If the JupyterLab connection header icon is red, it indicates a disconnected state and the JupyterLab pod cannot reach the corresponding application. Check application health and for issues with inter-pod communication in the cluster.
To learn how to use C3 AI Studio monitoring tools to monitor application health, see Monitor Environments and Applications. To look into inter-pod communication, see the Kubernetes documentation Network Plugins and check for Kubernetes Container Network Interface (CNI) issues.
If you encounter issues with file access, find out if the file is also problematic in your cloud provider. Check the corresponding path shown in the error message on the blob storage of the corresponding cloud provider. It might not exist in your cloud storage, or the file might be corrupted.
If you experience constant restarts on the JupyterLab pod, check pod behavior:
- Check the
jupyterSingleUserCullTimeoutvalue onJupyterHub.config(). This value controls the culling for inactive JupyterLab pods. - Kubernetes might shuffle pods due to autoscaling settings. Check your cloud provider's autoscaling settings and review the timing of node scaling and pods disappearing.
Custom networking setup error
Investigate Jupyter networking errors in OpenSearch logs or c3server container logs on the affected pod.
If the Jupyter service does not spawn and your platform has a custom networking setup, check logs for the following error:
<time_stamp> [vert.x-worker-thread-75] WARN c.p.m.Retry - Retrying: attempt 103 with wait time: 14050 millis: POST https://kubernetes.default.svc/apis/networking.k8s.io/v1/namespaces/<cluster_id>/ingresses failed with error: {"kind":"Status","apiVersion":"v1","metadata":{},"status":"Failure","message":"admission webhook \"validate.nginx.ingress.kubernetes.io\" denied the request: ingress contains invalid paths: path /npsne/sodev/jupyter/? cannot be used with pathType Prefix","reason":"BadRequest","code":400}If you see this error, custom networking setup likely caused the spawning issue.

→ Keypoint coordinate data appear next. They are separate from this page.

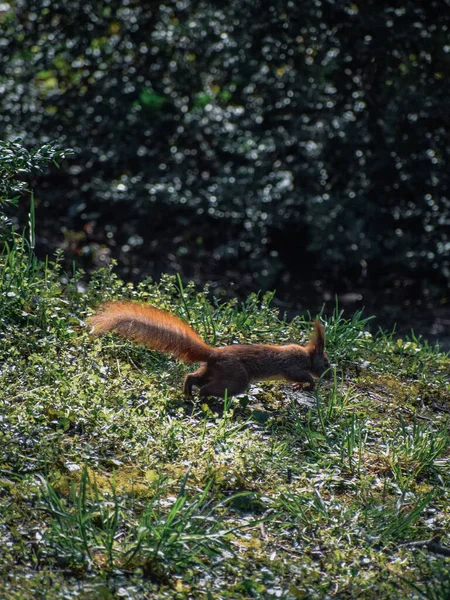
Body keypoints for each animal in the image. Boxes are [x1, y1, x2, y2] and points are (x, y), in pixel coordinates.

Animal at [89, 300, 330, 398]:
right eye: (326, 362)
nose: (331, 373)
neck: (307, 356)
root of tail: (214, 354)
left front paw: (302, 386)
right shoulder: (292, 366)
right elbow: (302, 375)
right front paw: (310, 384)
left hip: (215, 371)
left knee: (193, 377)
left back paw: (188, 391)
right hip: (236, 378)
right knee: (208, 388)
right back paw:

Run the following code in C3 AI Console to address the error and spawning issue:
JupyterHub.config().setConfigValue('jupyterHubPathSuffix', "")
JupyterHub.stop({waitForReady: true})Navigate to <yourURL>/jupyter to try spawning Jupyter again.
You can also view environment and application logs to further troubleshoot. See Troubleshoot Environments and Applications in an Error State.
Critical warning
Do not run JupyterLab.terminate(true) unless you want to delete unsynced data for all users. This command terminates and deletes unsynced data for every user on the application. A user with C3.AppAdmin permissions can run this command. If you run this command, confirm with all active Jupyter users that their JupyterLab instances are fully synced.
Perform manual syncing frequently from the right-click menu. This practice is especially important for files that are not notebooks, because they do not sync automatically. Alternatively, you can download the files locally.